Requirement
The result should be every line in the data below that carries the string "Ovary".

Data excerpts

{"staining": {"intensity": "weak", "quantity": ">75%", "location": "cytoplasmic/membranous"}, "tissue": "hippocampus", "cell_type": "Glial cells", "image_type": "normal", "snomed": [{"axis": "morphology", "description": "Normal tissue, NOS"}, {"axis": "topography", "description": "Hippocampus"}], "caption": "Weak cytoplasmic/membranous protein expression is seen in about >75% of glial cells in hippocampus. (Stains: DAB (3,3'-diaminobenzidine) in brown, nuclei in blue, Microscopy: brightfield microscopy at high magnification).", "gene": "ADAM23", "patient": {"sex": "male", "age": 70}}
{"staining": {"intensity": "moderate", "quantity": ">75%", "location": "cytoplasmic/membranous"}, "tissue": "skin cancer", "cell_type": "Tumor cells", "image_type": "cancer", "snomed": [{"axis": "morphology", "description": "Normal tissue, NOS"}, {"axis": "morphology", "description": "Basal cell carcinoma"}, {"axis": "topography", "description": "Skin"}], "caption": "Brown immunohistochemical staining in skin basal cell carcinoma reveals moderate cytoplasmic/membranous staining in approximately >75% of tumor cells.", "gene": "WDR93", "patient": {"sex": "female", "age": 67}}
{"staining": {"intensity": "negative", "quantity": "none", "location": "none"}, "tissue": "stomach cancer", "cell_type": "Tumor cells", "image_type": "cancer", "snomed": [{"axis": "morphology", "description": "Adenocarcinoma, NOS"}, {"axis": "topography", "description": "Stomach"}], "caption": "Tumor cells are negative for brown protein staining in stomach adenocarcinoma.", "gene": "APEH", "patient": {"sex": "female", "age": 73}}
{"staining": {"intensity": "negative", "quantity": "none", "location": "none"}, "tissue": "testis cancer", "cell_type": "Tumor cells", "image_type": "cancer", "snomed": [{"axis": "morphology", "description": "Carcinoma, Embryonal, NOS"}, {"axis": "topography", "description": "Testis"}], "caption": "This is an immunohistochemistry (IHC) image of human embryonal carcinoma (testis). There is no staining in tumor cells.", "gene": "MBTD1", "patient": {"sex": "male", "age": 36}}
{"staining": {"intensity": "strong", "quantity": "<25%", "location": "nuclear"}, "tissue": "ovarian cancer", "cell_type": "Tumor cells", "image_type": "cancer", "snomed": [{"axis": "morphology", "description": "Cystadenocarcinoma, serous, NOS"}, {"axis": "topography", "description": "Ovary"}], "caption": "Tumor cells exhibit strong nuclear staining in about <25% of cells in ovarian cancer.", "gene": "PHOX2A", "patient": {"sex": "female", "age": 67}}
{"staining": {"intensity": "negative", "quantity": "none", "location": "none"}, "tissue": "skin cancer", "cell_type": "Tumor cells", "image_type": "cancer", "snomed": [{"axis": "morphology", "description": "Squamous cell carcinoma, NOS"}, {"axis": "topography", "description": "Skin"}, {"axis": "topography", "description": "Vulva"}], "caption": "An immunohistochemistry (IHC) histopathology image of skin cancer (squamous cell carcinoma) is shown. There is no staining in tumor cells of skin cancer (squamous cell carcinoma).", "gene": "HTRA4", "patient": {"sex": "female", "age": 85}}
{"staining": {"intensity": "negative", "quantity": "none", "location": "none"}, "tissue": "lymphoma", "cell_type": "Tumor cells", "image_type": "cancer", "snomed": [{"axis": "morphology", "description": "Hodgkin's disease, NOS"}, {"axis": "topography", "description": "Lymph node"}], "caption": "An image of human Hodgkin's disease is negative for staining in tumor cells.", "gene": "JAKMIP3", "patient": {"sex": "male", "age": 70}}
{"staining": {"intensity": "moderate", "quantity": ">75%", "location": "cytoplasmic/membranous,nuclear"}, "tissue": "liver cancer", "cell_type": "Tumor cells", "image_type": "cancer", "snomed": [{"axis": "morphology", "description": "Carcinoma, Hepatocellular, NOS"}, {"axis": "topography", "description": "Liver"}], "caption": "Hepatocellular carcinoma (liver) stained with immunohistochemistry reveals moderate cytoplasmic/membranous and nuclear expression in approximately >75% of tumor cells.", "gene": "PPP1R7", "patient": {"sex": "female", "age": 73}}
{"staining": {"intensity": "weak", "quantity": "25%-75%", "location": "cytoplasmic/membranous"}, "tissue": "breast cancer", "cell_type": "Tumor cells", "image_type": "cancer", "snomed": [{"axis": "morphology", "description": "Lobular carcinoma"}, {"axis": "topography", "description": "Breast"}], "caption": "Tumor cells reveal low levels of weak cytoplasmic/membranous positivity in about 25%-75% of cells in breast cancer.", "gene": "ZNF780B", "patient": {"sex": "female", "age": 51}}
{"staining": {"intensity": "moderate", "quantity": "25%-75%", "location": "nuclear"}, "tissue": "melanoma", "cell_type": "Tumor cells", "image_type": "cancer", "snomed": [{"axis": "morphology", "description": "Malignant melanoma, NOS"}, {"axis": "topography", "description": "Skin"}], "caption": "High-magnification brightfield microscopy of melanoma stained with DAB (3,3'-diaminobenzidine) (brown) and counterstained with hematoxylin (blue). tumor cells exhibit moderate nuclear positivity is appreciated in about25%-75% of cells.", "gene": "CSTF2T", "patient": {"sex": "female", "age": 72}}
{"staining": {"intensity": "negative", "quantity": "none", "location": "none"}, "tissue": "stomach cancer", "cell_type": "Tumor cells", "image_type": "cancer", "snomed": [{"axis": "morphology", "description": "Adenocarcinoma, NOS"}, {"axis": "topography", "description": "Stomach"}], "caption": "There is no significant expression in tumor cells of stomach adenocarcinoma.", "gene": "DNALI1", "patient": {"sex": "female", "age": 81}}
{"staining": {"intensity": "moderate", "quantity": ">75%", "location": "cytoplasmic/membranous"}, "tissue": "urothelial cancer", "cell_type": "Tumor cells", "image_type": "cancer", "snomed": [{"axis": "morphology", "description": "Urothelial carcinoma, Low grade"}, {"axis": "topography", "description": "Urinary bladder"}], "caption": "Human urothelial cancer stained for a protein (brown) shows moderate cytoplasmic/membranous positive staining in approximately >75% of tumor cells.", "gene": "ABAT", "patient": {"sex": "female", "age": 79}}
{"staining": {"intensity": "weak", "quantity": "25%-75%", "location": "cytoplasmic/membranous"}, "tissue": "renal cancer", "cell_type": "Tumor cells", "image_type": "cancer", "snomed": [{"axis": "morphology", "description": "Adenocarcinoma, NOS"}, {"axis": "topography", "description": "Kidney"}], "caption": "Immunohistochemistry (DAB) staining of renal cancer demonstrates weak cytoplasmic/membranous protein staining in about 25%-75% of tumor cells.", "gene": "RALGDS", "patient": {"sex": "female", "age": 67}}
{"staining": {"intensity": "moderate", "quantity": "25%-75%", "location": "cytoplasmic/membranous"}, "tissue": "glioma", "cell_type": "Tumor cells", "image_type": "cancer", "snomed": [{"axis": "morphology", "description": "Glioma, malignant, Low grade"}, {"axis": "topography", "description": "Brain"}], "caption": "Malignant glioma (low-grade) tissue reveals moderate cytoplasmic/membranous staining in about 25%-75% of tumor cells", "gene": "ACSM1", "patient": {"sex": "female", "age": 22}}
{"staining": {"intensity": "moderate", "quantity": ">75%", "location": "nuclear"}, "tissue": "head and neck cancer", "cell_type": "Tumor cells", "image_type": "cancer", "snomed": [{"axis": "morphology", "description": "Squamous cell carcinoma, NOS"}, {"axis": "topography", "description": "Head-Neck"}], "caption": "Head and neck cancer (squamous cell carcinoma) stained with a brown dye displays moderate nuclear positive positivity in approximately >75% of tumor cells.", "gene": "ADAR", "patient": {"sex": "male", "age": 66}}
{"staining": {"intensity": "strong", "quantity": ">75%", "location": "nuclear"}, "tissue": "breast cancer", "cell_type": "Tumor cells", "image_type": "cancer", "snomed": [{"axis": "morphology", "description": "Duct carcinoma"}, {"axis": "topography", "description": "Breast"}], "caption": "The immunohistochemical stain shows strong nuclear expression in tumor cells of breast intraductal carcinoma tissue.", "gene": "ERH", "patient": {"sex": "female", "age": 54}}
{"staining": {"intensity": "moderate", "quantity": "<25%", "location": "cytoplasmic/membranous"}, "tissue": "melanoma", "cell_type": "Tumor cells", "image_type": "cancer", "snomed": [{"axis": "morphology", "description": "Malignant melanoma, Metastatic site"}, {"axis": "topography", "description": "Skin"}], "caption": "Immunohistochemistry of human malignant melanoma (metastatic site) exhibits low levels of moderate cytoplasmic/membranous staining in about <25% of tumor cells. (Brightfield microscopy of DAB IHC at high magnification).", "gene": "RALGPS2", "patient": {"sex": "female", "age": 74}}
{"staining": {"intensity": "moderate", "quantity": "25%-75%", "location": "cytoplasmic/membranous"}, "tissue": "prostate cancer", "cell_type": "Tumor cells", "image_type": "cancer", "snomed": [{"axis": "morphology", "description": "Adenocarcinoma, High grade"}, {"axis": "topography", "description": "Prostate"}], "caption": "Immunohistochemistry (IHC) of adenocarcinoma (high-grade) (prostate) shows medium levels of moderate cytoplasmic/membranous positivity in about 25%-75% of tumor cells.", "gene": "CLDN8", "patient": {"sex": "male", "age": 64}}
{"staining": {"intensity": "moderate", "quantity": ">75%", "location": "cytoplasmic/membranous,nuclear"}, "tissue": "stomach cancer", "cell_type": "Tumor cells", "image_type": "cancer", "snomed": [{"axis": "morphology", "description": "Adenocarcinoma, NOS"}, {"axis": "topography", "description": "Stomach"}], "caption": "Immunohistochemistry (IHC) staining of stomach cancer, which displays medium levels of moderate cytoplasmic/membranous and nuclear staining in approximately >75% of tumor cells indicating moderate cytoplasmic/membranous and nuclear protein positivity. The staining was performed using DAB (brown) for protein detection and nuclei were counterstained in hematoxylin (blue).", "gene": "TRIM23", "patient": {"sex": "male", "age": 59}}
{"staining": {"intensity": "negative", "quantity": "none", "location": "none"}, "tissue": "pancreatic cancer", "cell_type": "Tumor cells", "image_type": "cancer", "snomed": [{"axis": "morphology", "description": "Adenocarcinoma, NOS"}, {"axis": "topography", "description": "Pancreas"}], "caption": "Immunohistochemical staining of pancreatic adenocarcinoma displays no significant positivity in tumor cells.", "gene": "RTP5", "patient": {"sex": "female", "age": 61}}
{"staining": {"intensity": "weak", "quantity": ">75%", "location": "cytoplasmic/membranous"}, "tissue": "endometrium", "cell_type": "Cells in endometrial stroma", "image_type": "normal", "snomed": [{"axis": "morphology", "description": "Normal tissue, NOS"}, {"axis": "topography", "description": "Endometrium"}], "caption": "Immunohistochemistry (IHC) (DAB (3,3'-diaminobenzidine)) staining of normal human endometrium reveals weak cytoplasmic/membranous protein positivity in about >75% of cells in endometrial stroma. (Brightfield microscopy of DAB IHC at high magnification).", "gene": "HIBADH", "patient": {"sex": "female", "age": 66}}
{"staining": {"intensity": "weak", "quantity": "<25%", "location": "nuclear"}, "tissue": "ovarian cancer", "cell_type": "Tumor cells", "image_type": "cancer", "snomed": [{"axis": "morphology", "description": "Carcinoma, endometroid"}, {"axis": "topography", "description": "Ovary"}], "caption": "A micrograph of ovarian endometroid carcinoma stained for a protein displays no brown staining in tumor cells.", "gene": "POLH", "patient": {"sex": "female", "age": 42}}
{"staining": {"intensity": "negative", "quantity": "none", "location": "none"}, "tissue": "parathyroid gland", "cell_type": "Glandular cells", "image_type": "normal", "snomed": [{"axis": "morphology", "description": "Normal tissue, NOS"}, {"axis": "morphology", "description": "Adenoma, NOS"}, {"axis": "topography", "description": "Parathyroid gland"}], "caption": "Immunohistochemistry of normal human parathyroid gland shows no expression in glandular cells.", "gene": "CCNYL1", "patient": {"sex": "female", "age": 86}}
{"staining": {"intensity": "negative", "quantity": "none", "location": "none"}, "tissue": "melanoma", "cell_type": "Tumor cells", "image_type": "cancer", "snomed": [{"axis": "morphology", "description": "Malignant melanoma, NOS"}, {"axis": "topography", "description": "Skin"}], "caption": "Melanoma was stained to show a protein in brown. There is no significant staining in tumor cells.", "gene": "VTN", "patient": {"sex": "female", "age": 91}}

Written solution
{"staining": {"intensity": "strong", "quantity": "<25%", "location": "nuclear"}, "tissue": "ovarian cancer", "cell_type": "Tumor cells", "image_type": "cancer", "snomed": [{"axis": "morphology", "description": "Cystadenocarcinoma, serous, NOS"}, {"axis": "topography", "description": "Ovary"}], "caption": "Tumor cells exhibit strong nuclear staining in about <25% of cells in ovarian cancer.", "gene": "PHOX2A", "patient": {"sex": "female", "age": 67}}
{"staining": {"intensity": "weak", "quantity": "<25%", "location": "nuclear"}, "tissue": "ovarian cancer", "cell_type": "Tumor cells", "image_type": "cancer", "snomed": [{"axis": "morphology", "description": "Carcinoma, endometroid"}, {"axis": "topography", "description": "Ovary"}], "caption": "A micrograph of ovarian endometroid carcinoma stained for a protein displays no brown staining in tumor cells.", "gene": "POLH", "patient": {"sex": "female", "age": 42}}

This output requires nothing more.